#### Extract to read

You create the UIs by composing any of the 44 available components together. With Mateu, you use plain java classes for declaring those components and how they are combined to create your UIs.
You can indeed do it using a declarative way using annotations, in a declarative though more dynamic way implementing some interfaces or in an imperative way using fluent code. You can obviously combine all those ways as you want.
An example
So, this is a simple example which illustrates a component tree creation:
@MateuUI("")
public class Counter implements ComponentTreeSupplier {
int count = 0;
@Override
public Component getComponent(HttpRequest httpRequest) {
return new VerticalLayout(
new Text("" + count),
new Button("Increment", (Runnable) () -> count++)
);
}
}
The example above will create the following component tree, in the browser:
Which, in the end, becomes this:
Inheritance, dependency injection and packaging
Please notice you can also leverage java inheritance and maven dependencies for building your UIs with Mateu, so you can create components which extend other components, create libraries with sets of components, and even use dependency injection inside your components.

########
#### Data supplied

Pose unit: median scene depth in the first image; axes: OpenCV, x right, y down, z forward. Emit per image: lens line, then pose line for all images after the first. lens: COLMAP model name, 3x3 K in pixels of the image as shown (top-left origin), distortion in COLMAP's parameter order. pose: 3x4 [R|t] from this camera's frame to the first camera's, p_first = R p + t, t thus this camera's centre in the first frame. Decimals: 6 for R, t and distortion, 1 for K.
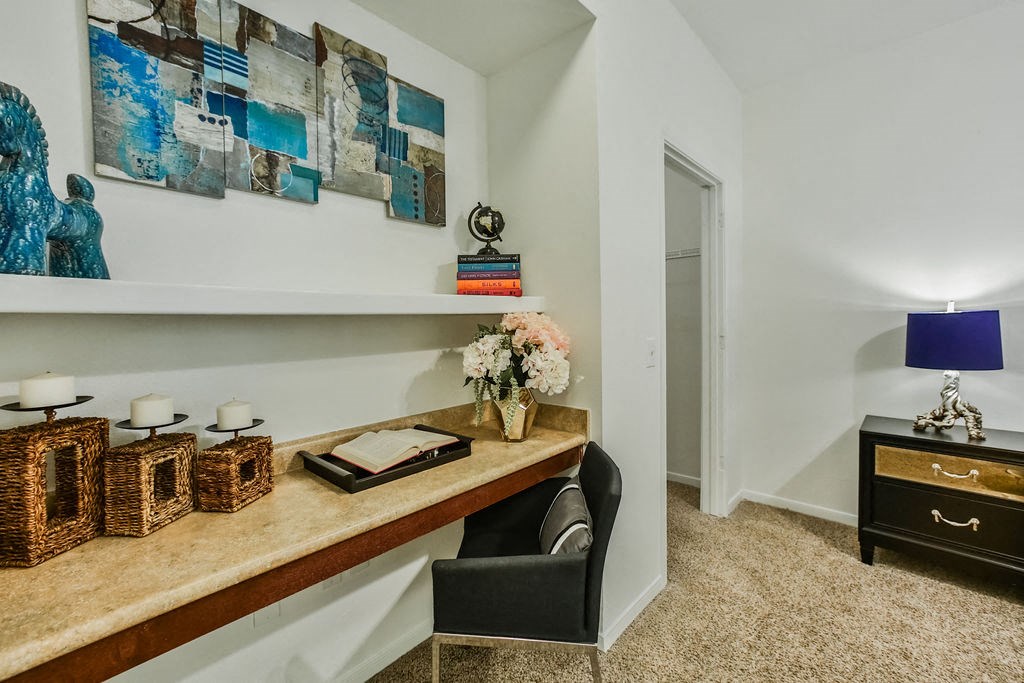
lens RADIAL K [[435.4, 0, 508.3], [0, 435.4, 331.1], [0, 0, 1]] dist [-0.015774, 0.015718]
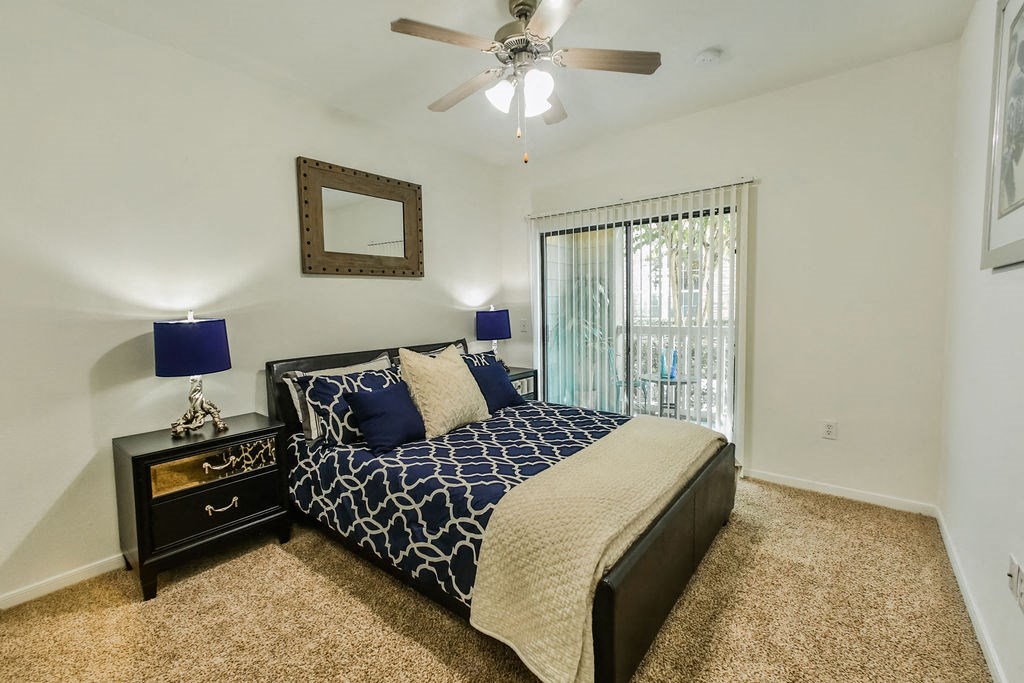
lens RADIAL K [[435.4, 0, 508.3], [0, 435.4, 331.1], [0, 0, 1]] dist [-0.015774, 0.015718]
pose [[-0.080392, -0.031289, 0.996272, -0.125694], [0.039620, 0.998617, 0.034560, -0.025513], [-0.995976, 0.042250, -0.079042, 0.304714]]
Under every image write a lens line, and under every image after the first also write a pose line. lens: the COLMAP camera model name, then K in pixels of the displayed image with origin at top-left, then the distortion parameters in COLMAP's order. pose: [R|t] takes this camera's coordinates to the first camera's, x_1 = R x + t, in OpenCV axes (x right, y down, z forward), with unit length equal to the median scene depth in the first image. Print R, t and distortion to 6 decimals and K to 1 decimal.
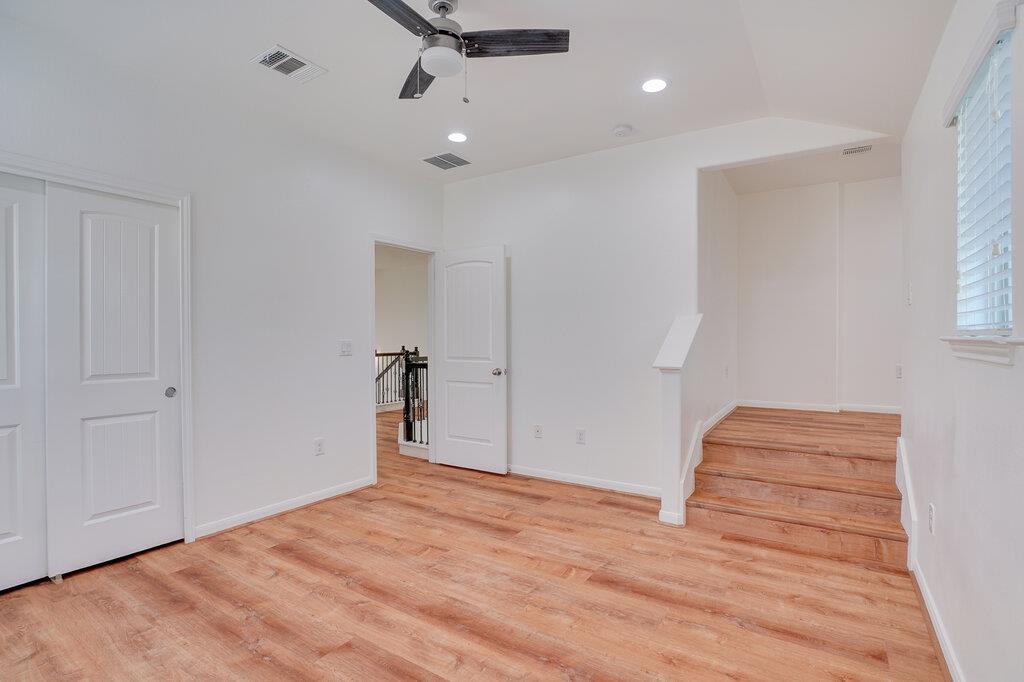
lens RADIAL K [[483.3, 0, 511.6], [0, 483.3, 337.1], [0, 0, 1]] dist [-0.004308, -0.000858]
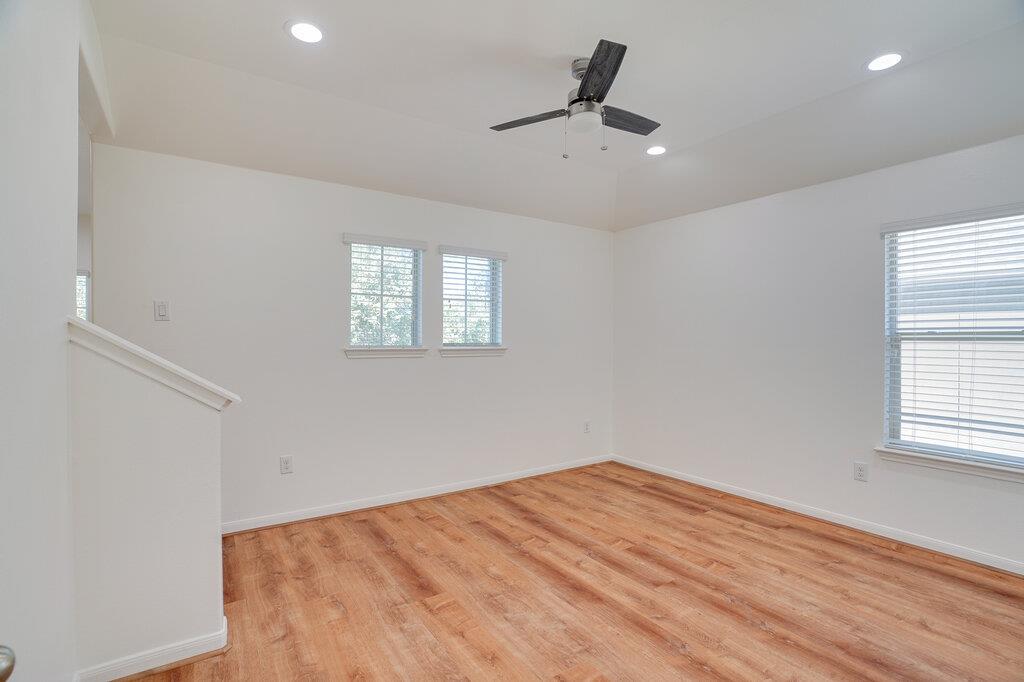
lens RADIAL K [[483.3, 0, 509.5], [0, 483.3, 338.8], [0, 0, 1]] dist [-0.004308, -0.000858]
pose [[-0.920100, 0.001119, 0.391681, -0.418716], [-0.001804, 0.999973, -0.007093, -0.036193], [-0.391679, -0.007233, -0.920074, 2.054335]]
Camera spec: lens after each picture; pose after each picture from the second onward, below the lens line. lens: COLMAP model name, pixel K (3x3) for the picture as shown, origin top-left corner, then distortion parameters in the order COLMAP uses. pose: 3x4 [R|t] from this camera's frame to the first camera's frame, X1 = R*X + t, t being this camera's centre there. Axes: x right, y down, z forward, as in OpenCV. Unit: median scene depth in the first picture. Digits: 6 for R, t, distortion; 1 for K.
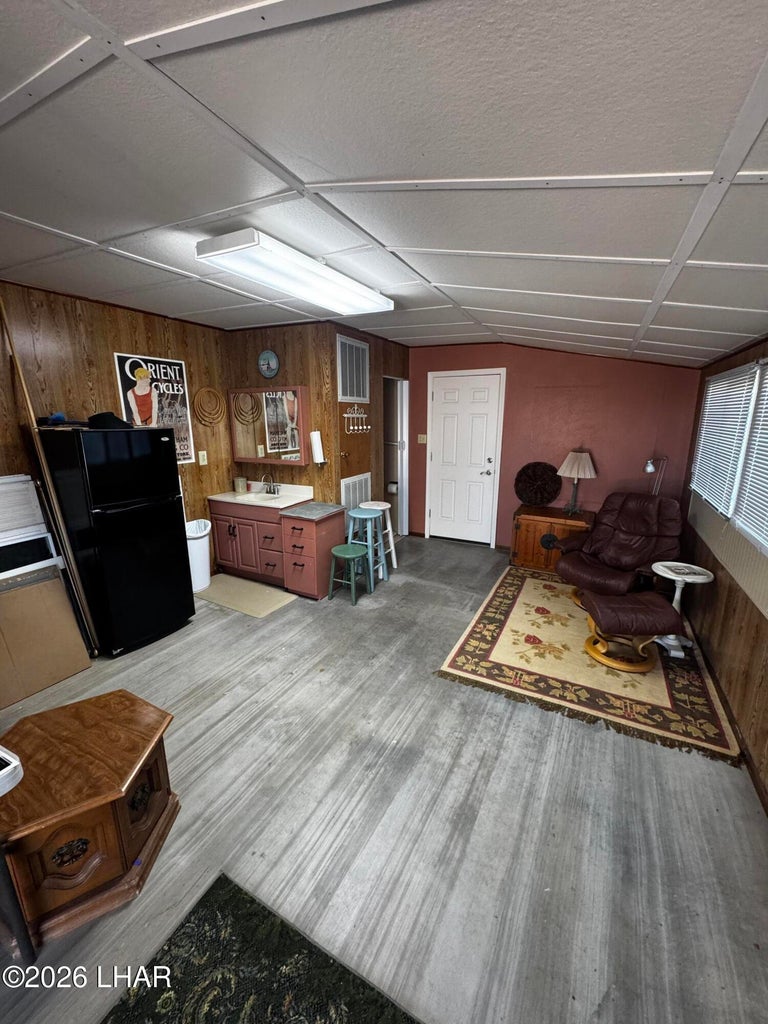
lens RADIAL K [[408.8, 0, 384.0], [0, 408.8, 512.0], [0, 0, 1]] dist [-0.001452, -0.000421]
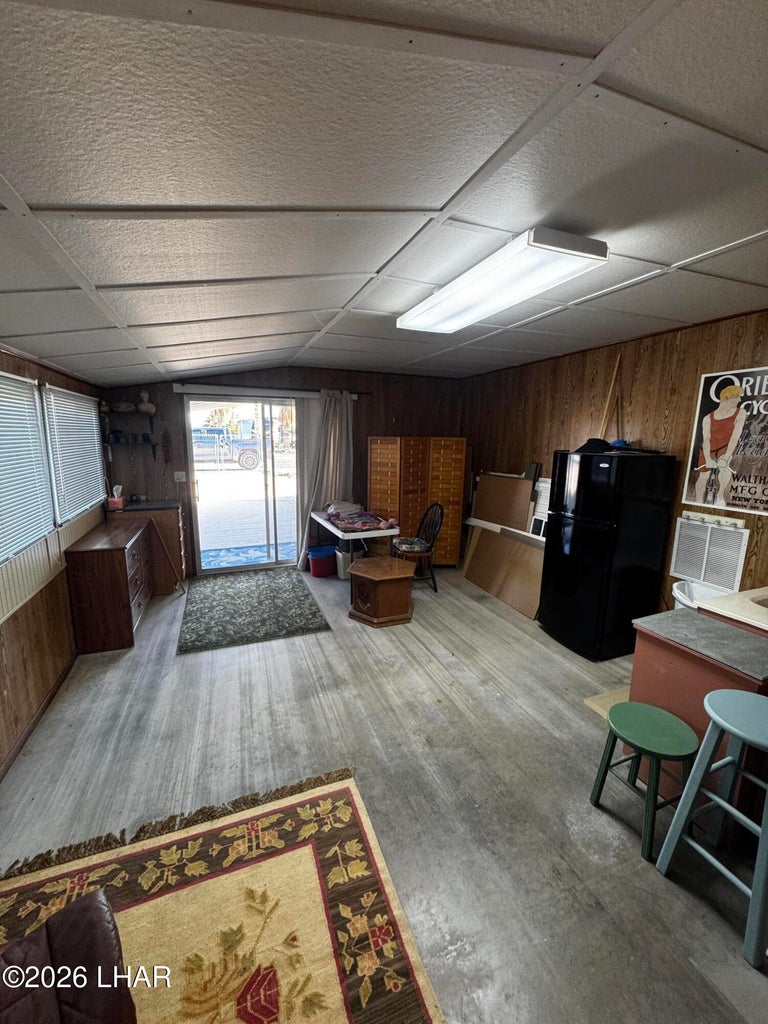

########

Could you repeat the Mateu page starting at "You create the" and ending at "create your UIs.", replacing "plain java classes" with "ordinary Java classes"? The listing is separate material, unrelated to the Mateu page.

> _Exercise response_
You create the UIs by composing any of the 44 available components together. With Mateu, you use ordinary Java classes for declaring those components and how they are combined to create your UIs.